Une cloche de Florent Delecourt est connue au musée du Vieux Cimetière à Soignies. Elle date de 1618, ce qui nous fait soupçonner une activité assez précoce le concernant, en tout cas plus précoce que celle citée par le DFIM. En France, il est connu comme ayant fondu en 1612 à Solre-le-Château.
La cloche de Solre possède la dédicace suivante : Isabelle, cest son nom, en perfection belle. Ma voix sonnera toujours en faveur delle. Nous avons été fait par Florent Delcourt demeurant à Douai en lan 1612. Albert et Isabelle Clara Eugénie, infante dEspagne, archiduc dAutriche, duc de Bourgogne.
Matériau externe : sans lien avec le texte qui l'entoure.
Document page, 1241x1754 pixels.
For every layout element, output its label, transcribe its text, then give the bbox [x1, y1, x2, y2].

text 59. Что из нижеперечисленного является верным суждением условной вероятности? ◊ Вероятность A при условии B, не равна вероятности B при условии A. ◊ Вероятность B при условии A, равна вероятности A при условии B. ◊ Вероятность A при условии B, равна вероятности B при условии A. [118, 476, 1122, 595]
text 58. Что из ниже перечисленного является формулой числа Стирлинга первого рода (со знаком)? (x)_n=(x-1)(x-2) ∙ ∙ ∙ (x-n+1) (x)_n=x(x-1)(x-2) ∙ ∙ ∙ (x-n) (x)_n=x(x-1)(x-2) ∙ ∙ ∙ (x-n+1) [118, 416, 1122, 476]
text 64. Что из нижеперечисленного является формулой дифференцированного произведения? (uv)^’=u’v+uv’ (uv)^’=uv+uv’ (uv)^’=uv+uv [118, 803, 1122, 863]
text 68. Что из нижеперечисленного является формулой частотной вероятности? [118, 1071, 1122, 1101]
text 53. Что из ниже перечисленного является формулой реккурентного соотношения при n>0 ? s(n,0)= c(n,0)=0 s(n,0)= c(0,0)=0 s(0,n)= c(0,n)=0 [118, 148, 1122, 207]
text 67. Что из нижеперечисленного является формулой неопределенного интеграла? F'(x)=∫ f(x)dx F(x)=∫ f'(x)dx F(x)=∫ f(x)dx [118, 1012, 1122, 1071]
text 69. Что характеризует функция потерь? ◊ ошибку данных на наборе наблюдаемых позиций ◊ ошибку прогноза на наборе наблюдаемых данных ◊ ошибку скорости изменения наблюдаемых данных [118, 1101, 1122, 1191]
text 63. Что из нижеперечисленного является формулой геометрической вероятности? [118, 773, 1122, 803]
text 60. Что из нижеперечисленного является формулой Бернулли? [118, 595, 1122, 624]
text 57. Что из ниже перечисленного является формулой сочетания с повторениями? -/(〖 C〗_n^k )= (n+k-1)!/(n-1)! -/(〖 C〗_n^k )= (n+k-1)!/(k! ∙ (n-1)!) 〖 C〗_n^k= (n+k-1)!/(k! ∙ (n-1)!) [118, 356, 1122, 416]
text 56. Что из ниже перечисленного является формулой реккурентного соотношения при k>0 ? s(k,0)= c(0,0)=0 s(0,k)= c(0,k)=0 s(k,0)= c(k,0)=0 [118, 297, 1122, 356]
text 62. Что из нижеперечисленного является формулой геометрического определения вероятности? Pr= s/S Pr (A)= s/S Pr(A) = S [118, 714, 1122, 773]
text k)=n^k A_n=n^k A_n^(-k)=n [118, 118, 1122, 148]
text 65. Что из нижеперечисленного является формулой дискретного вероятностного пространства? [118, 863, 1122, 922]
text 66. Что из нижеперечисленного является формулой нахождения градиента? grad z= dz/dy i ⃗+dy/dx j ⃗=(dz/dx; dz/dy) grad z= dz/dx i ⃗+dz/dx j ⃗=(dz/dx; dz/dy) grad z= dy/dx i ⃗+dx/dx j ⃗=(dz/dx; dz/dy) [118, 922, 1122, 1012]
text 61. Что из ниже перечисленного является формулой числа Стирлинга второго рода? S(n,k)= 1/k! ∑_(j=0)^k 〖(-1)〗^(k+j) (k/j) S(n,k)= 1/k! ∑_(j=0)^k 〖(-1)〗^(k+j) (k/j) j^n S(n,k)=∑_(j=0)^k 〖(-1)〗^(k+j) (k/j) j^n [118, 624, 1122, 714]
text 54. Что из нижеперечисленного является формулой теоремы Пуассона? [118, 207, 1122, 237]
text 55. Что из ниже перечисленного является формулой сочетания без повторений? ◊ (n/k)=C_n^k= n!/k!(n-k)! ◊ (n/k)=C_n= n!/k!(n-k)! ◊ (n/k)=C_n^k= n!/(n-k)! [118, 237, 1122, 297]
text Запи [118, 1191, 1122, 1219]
Comte de Flandre et de Hainaut en lhonneur de Dieu, par oeuvre de charité et en faveur de Mr Philippe de Cröy, comte de Solre, chevalier de la toison dor, Grand écuyer qui ont donné trois mille florins ou aumone pour réédifier léglise, dudit Solre, brûlée par fortune de feux, advenu le X mai 1611.
Il est intéressant de constater que de nombreux traits font état de la situation politique de l'époque. Là encore, il est fait mention que Florent Delcourt était établi à Douai.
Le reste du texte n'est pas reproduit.